[Opening Provided entries section]

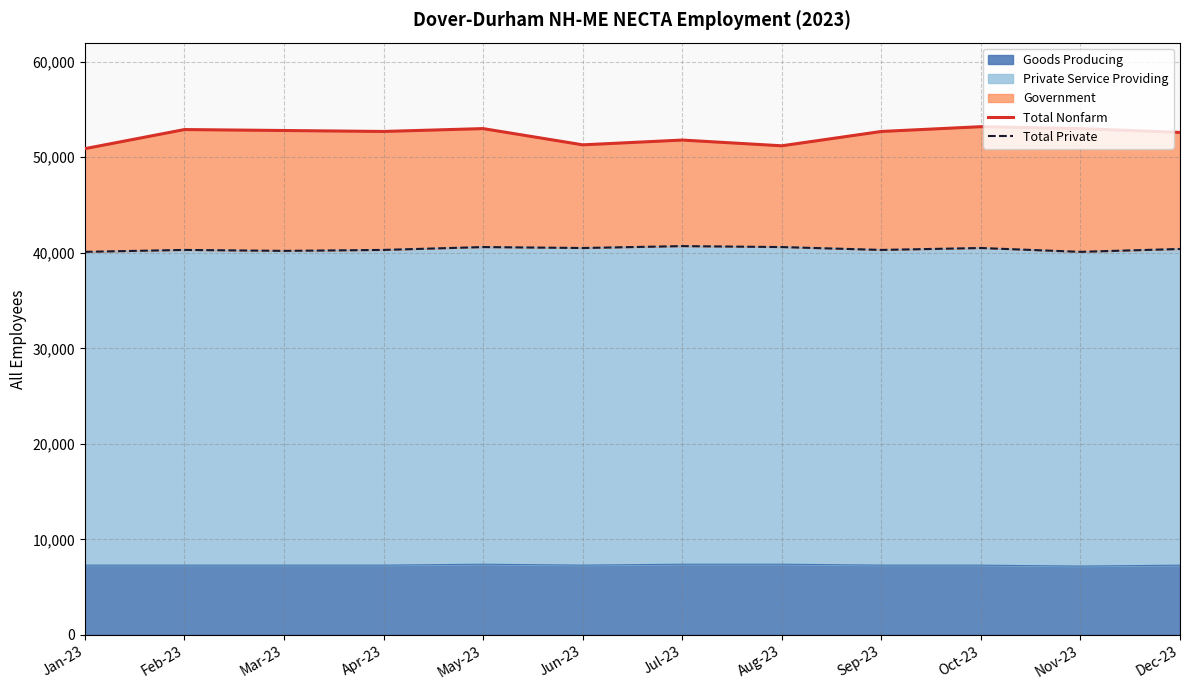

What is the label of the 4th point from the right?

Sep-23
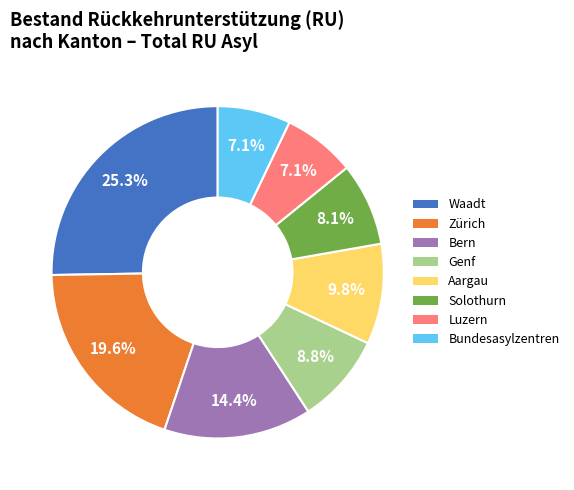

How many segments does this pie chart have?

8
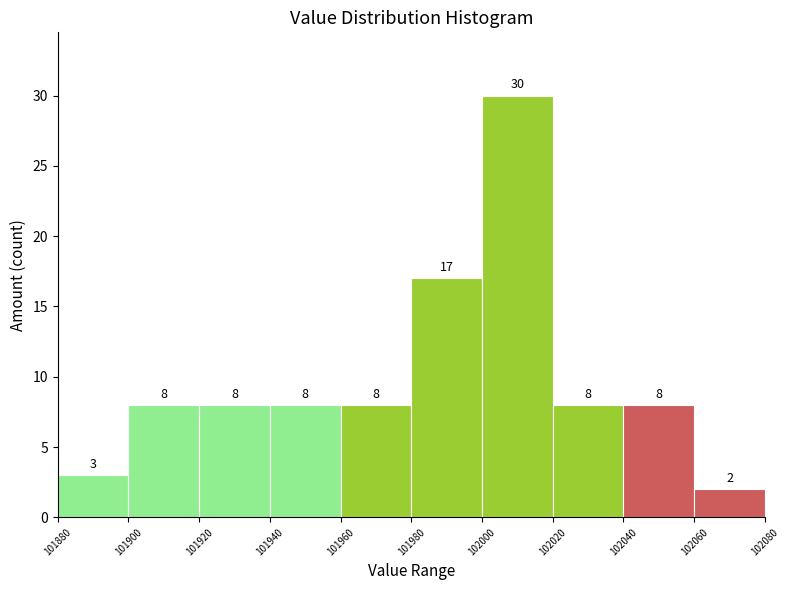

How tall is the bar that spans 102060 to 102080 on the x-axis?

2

[Closing Provided entries section]

▸ **Work instructions**
Rewrite the material above with "pie chart" changed to "donut chart" and everything else unchanged, leaving out the pictures.

▸ **Completed task**
What is the label of the 4th point from the right?

Sep-23

How many segments does this donut chart have?

8

How tall is the bar that spans 102060 to 102080 on the x-axis?

2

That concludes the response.